WHAT YOU WILL DO - Your job with the data below is to output exactly the lines from the one holding "[240,296,358,308] included in" down to the one holding "[549,296,846,308] [549,321,873,332] [549,341,641,353]", both included, and no others.

MATERIAL PROVIDED -

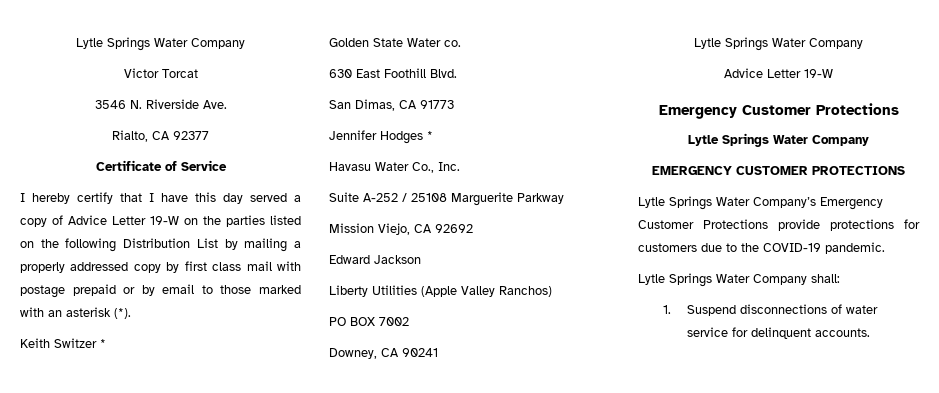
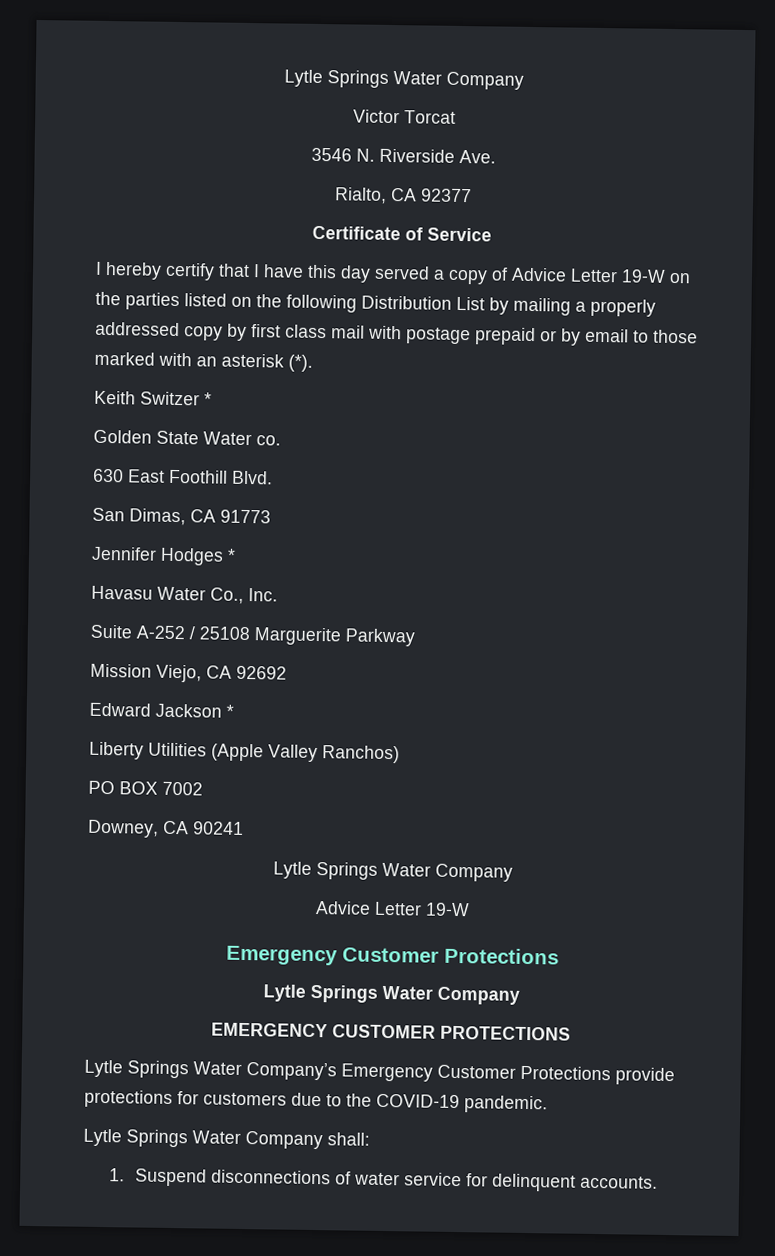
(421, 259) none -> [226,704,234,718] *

--

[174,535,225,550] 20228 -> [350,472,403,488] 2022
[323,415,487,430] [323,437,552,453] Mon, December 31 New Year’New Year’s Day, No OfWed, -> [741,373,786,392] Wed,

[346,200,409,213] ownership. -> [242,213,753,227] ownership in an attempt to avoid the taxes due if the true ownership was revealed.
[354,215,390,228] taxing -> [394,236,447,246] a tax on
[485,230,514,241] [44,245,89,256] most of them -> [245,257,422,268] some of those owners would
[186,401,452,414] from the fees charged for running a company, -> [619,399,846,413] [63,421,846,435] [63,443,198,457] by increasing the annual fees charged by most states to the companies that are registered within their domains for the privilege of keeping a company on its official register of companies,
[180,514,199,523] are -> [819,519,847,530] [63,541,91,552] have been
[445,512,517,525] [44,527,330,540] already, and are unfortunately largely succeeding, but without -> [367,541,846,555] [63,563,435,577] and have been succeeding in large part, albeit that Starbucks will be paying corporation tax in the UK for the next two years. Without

...

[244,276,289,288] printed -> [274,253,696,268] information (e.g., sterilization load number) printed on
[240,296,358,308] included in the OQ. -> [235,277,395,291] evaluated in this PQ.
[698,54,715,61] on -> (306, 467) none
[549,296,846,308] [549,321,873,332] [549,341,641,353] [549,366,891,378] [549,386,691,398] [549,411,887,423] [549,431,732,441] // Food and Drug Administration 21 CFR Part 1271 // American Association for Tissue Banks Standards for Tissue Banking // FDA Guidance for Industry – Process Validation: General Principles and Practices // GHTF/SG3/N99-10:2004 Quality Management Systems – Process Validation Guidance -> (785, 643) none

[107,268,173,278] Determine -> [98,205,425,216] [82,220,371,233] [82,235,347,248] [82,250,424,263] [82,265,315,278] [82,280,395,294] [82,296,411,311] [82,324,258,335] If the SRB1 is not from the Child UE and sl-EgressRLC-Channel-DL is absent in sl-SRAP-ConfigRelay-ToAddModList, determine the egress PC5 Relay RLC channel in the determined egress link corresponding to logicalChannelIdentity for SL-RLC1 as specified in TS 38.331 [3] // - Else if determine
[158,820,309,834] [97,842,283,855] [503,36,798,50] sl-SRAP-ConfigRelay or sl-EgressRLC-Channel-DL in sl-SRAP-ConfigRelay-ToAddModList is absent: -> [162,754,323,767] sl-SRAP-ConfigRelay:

FINAL ANSWER -
[240,296,358,308] included in the OQ. -> [235,277,395,291] evaluated in this PQ.
[698,54,715,61] on -> (306, 467) none
[549,296,846,308] [549,321,873,332] [549,341,641,353] [549,366,891,378] [549,386,691,398] [549,411,887,423] [549,431,732,441] // Food and Drug Administration 21 CFR Part 1271 // American Association for Tissue Banks Standards for Tissue Banking // FDA Guidance for Industry – Process Validation: General Principles and Practices // GHTF/SG3/N99-10:2004 Quality Management Systems – Process Validation Guidance -> (785, 643) none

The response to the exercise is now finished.